What the exercise asks >>
Restate word for word the section of the entries that opens at the line containing "Bestway 58278 dnová" and closes at the line containing "Costo del personale non a tempo", both lines kept, pictures dropped.

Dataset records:

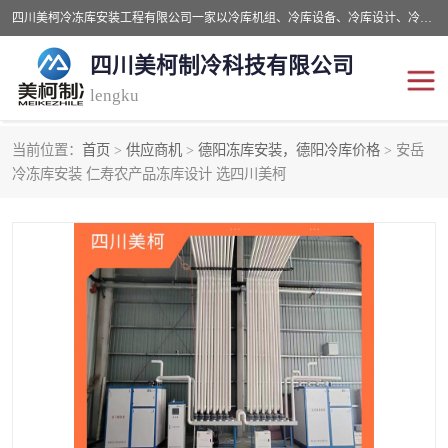
四川美柯冷冻库安装工程有限公司一家以冷库机组、冷库设备、冷库设计、冷冻库设备销售、冷库安装、冻库安装价格及技术服务为一体的综合企业，咨询热线：同等设备材料优惠10% 。公司各种类型安装组合式冷库、冷冻库、冷藏库、气调保鲜库、并提供成套设备供应、安装与调试、维护与维修、技术咨询、操作维修人员技术培训等
四川美柯制冷科技有限公司
lengku
当前位置：
首页
>
供应商机
>
德阳冻库安装，德阳冷库价格
> 安岳
冷库安装，冷库价格
四川冷库，四川冻库安装
冷冻库安装 仁寿农产品冻库设计 选四川美柯
成都冻库，成都冻库价格
绵阳冻库,绵阳保鲜冷库
德阳冻库安装，德阳冷库
广元冻库安装,广元冻库造
价格
价
南充冻库设计,南充冻库安
遂宁冻库
装
资阳冻库，资阳冻库安装
泸州冻库，泸州冷库
乐山冻库,乐山保鲜冷库
自贡冻库组装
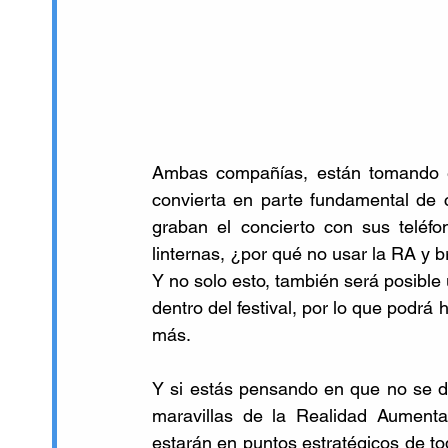
Ambas compañías, están tomando e
convierta en parte fundamental de cu
graban el concierto con sus teléfon
linternas, ¿por qué no usar la RA y 
Y no solo esto, también será posible
dentro del festival, por lo que podrá 
más. 
Y si estás pensando en que no se dis
maravillas de la Realidad Aumenta
estarán en puntos estratégicos de to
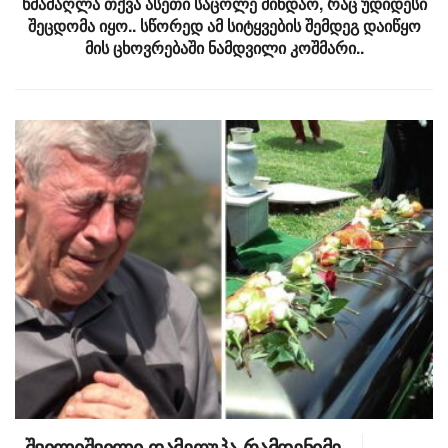
ხმამაღლა თქვა ასეთი საცოლე მინდაო, რაც უდიდესი
შეცდომა იყო.. სწორედ ამ სიტყვების შემდეგ დაიწყო
მის ცხოვრებაში ნამდვილი კოშმარი..
„შვილიშვილი დამეღუპა რამდენიმე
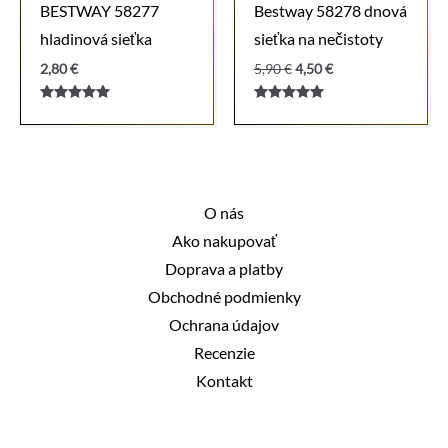
BESTWAY 58277
Bestway 58278 dnová
hladinová sieťka
sieťka na nečistoty
Pôvodná
Aktuálna
2,80
€
5,90
€
4,50
€
cena
cena
bola:
je:
Hodnotenie
Hodnotenie
5,90 €.
4,50 €.
5.00
5.00
z 5
z 5
O nás
Ako nakupovať
Doprava a platby
Obchodné podmienky
Ochrana údajov
Recenzie
Kontakt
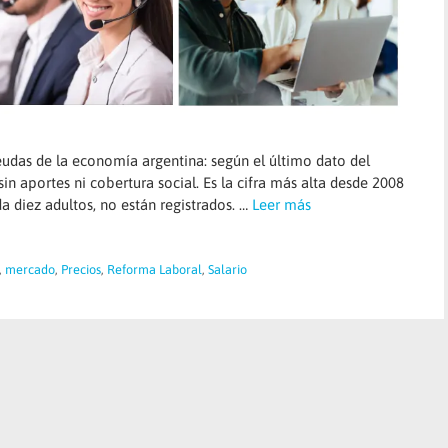
deudas de la economía argentina: según el último dato del
n aportes ni cobertura social. Es la cifra más alta desde 2008
da diez adultos, no están registrados. …
Leer más
,
mercado
,
Precios
,
Reforma Laboral
,
Salario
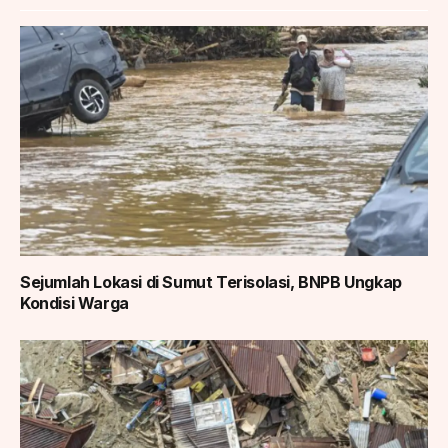
Sejumlah Lokasi di Sumut Terisolasi, BNPB Ungkap
Kondisi Warga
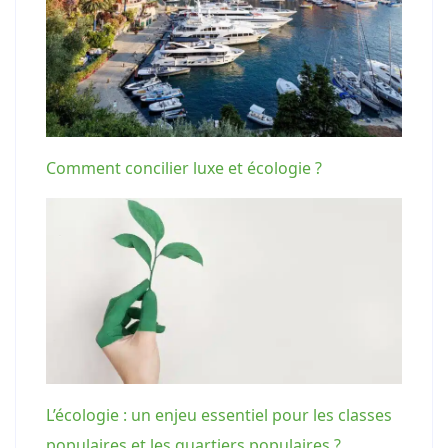
Comment concilier luxe et écologie ?
L’écologie : un enjeu essentiel pour les classes
populaires et les quartiers populaires ?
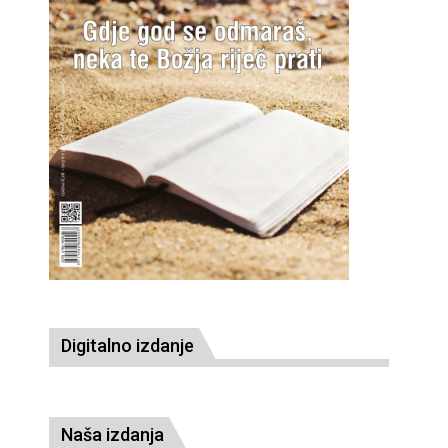
Digitalno izdanje
Naša izdanja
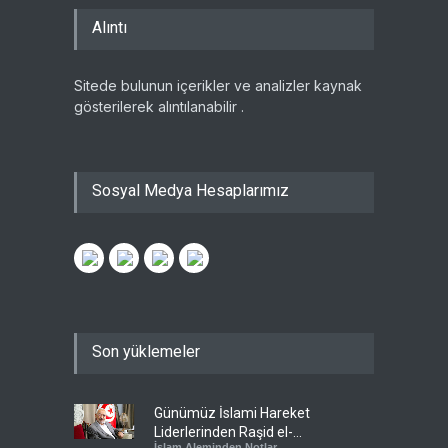
Alıntı
Sitede bulunun içerikler ve analizler kaynak
gösterilerek alıntılanabilir .
Sosyal Medya Hesaplarımız
Son yüklemeler
Günümüz İslami Hareket
Liderlerinden Raşid el-
İslam Aleminden Notlar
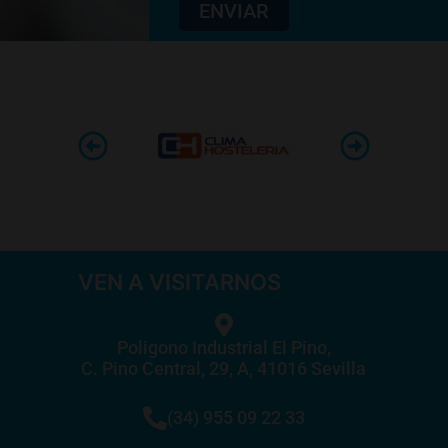
ENVIAR
VEN A VISITARNOS
Poligono Industrial El Pino,
C. Pino Central, 29, A, 41016 Sevilla
(34) 955 09 22 33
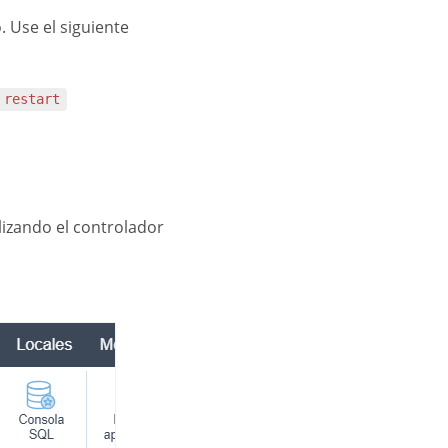
. Use el siguiente
 restart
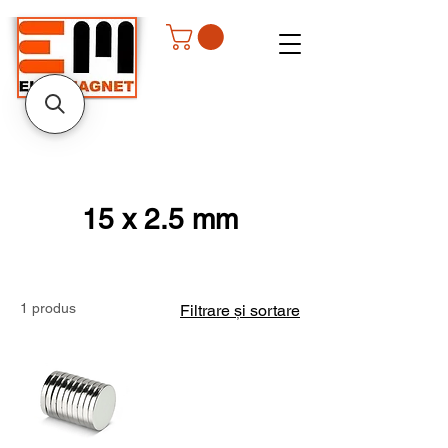
15 x 2.5 mm
1 produs
Filtrare și sortare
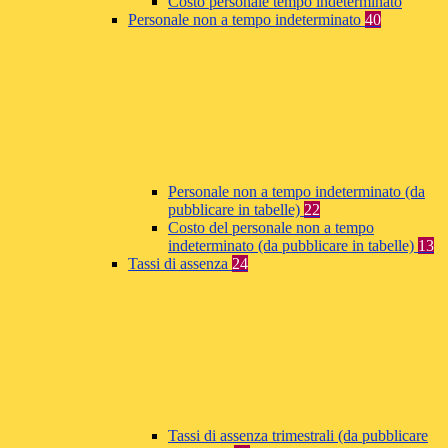
Costo personale tempo indeterminato
Personale non a tempo indeterminato
40
Personale non a tempo indeterminato (da
pubblicare in tabelle)
22
Costo del personale non a tempo
indeterminato (da pubblicare in tabelle)
13
Tassi di assenza
24
Tassi di assenza trimestrali (da pubblicare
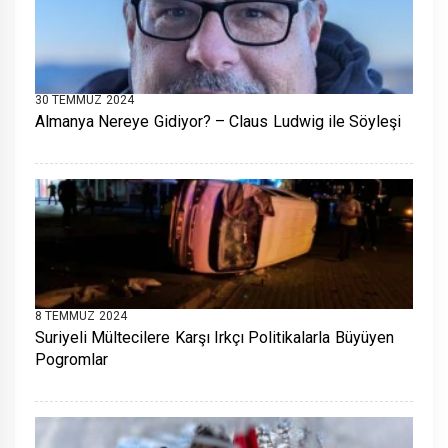
30 TEMMUZ 2024
Almanya Nereye Gidiyor? – Claus Ludwig ile Söyleşi
8 TEMMUZ 2024
Suriyeli Mültecilere Karşı Irkçı Politikalarla Büyüyen
Pogromlar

Task solution >>
Bestway 58278 dnová
hladinová sieťka
sieťka na nečistoty
Pôvodná
Aktuálna
2,80
€
5,90
€
4,50
€
cena
cena
bola:
je:
Hodnotenie
Hodnotenie
5,90 €.
4,50 €.
5.00
5.00
z 5
z 5
O nás
Ako nakupovať
Doprava a platby
Obchodné podmienky
Ochrana údajov
Recenzie
Kontakt
deudas de la economía argentina: según el último dato del
n aportes ni cobertura social. Es la cifra más alta desde 2008
da diez adultos, no están registrados. …
Leer más
,
mercado
,
Precios
,
Reforma Laboral
,
Salario
Sejumlah Lokasi di Sumut Terisolasi, BNPB Ungkap
Kondisi Warga
Comment concilier luxe et écologie ?
L’écologie : un enjeu essentiel pour les classes
populaires et les quartiers populaires ?
Digitalno izdanje
Naša izdanja
Alıntı
Sitede bulunun içerikler ve analizler kaynak
gösterilerek alıntılanabilir .
Sosyal Medya Hesaplarımız
Son yüklemeler
Günümüz İslami Hareket
Liderlerinden Raşid el-
İslam Aleminden Notlar
ENVIAR
VEN A VISITARNOS
Poligono Industrial El Pino,
C. Pino Central, 29, A, 41016 Sevilla
(34) 955 09 22 33
. Use el siguiente
 restart
15 x 2.5 mm
1 produs
Filtrare și sortare
Costo personale tempo indeterminato
Personale non a tempo indeterminato
40
Personale non a tempo indeterminato (da
pubblicare in tabelle)
22
Costo del personale non a tempo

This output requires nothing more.